Let $U,V$ be the interiors of codimension $0$ compact embedded submanifolds with boundary of $\mathbb{R}^n$. Suppose that $\partial U=\partial V$.
Is it true that $U=V$?
(In other words, I am asking if two compact $n$-dim submanifolds with boundary of $\mathbb{R}^n$ with the same boundary coincide).
Note that in general, it is not true that two open subsets of $\mathbb{R}^n$ with the same boundary, are identical. (e.g the left and right half-planes in $\mathbb{R}^2$).
Yes, this is true.
To prove it, consider the compact $n-1$-dimensional submanifold $M = \partial U = \partial V$. Note that each of $U,V$ must be unions of components of $\mathbb{R}^n-M$.
The case where $M$ is connected is called the Jordan-Brouwer separation theorem, which says: $\mathbb{R}^n-M$ has two components, one bounded and the other nonbounded; and the closure of each component is a codimension 0 submanifold with boundary $M$. It follows that $U$ and $V$ are both equal to the bounded component of $\mathbb{R}^n-M$.
For the general case, suppose that $M$ has $k$ components, $M = M_1 \cup \cdots \cup M_k$. By applying the Jordan-Brouwer theorem together with an induction argument, one can prove that the complement $\mathbb{R}^n-M$ has $k+1$ components $C_0,C_1,...,C_{k}$, exactly one of them is unbounded -- let's say $C_0$ is unbounded -- and each $M_i$ is contained in the closure of exactly two of the $C_j$'s.

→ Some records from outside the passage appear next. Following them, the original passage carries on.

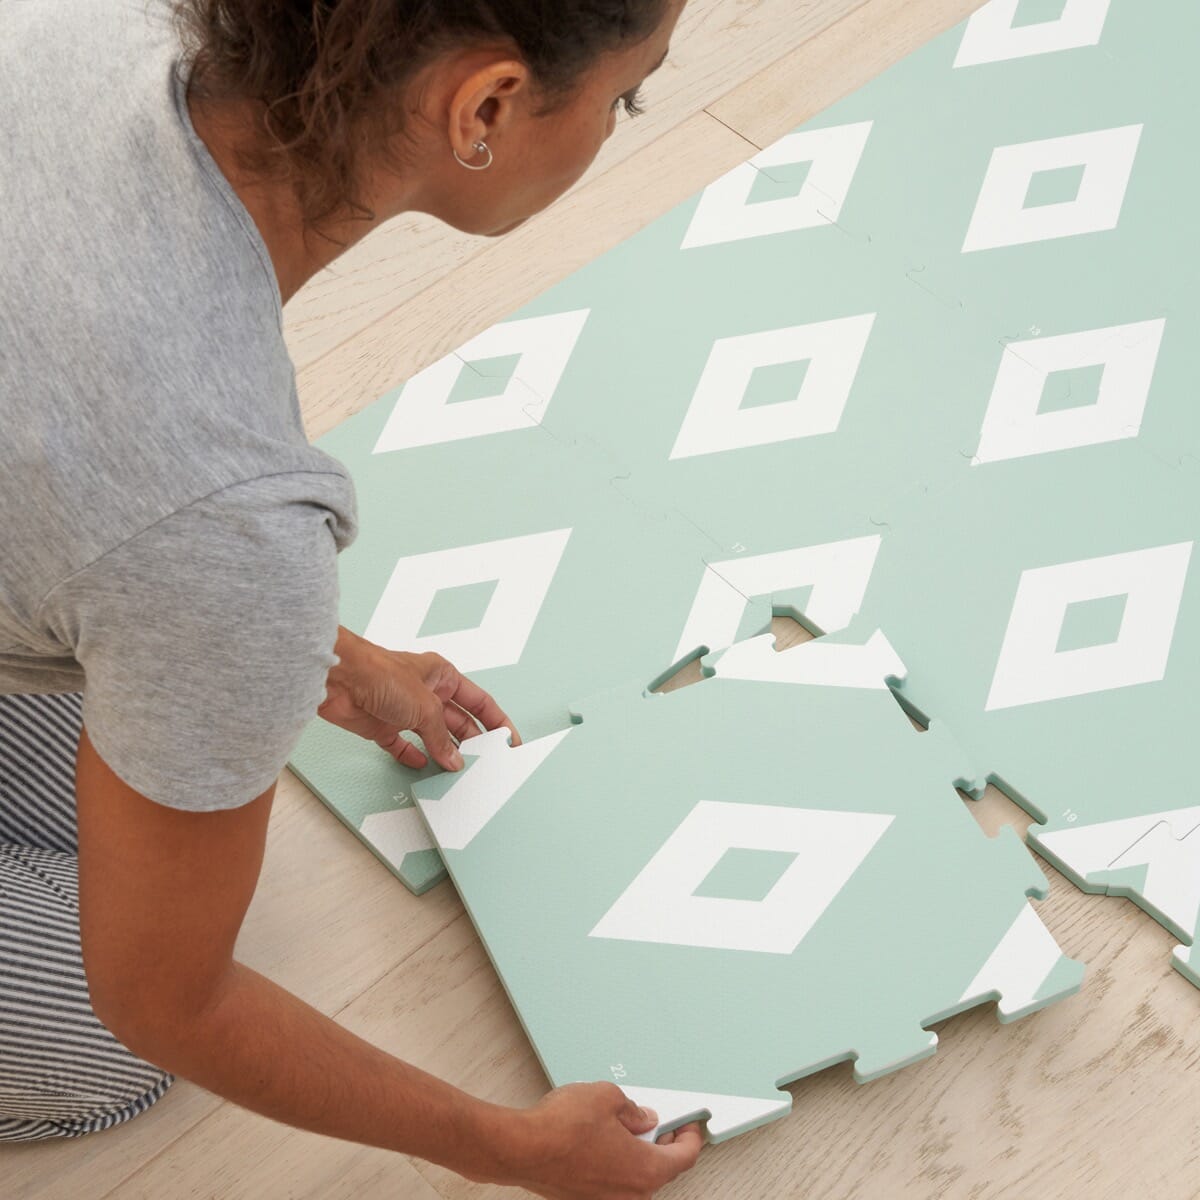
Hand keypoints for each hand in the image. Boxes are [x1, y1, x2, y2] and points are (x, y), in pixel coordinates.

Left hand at [318, 627, 518, 770]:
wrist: (338, 679)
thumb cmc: (379, 672)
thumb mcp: (425, 706)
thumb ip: (442, 736)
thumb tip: (454, 758)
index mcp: (443, 676)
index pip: (479, 701)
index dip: (496, 720)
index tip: (508, 739)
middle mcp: (426, 692)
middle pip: (457, 721)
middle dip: (471, 741)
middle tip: (485, 762)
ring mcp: (403, 710)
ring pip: (431, 736)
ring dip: (443, 751)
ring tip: (457, 770)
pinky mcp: (382, 725)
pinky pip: (401, 745)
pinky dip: (411, 756)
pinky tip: (422, 765)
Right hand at [497, 1082, 703, 1198]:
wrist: (522, 1148)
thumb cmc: (561, 1128)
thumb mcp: (608, 1097)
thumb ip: (632, 1109)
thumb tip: (641, 1117)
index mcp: (645, 1170)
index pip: (685, 1157)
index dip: (691, 1135)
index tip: (689, 1124)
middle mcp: (630, 1194)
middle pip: (660, 1170)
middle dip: (661, 1144)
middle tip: (656, 1123)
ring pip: (635, 1178)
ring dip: (635, 1154)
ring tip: (621, 1127)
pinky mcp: (585, 1199)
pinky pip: (612, 1182)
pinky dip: (614, 1163)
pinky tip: (600, 1141)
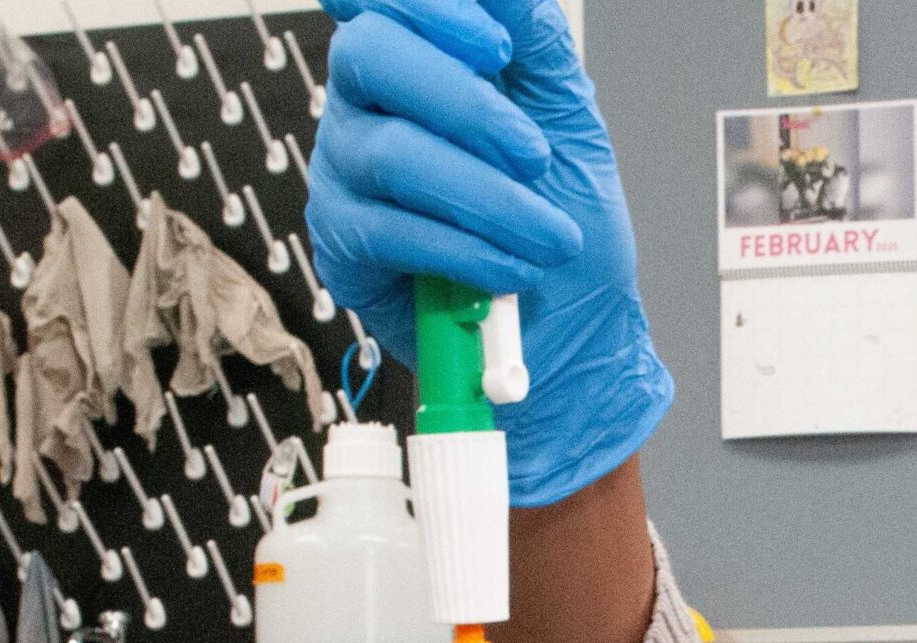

Furthermore there exists a unique function $$f : \{C_0,...,C_{k}\} \to \{0,1\} $$ such that $f(C_0)=0$, and such that for each $M_i$, if $C_a,C_b$ are the two $C$'s whose closures contain $M_i$ then $f$ takes one of $C_a,C_b$ to $0$ and the other to $1$. It follows that $U,V$ are both equal to the union of those $C_a$ such that $f(C_a)=1$.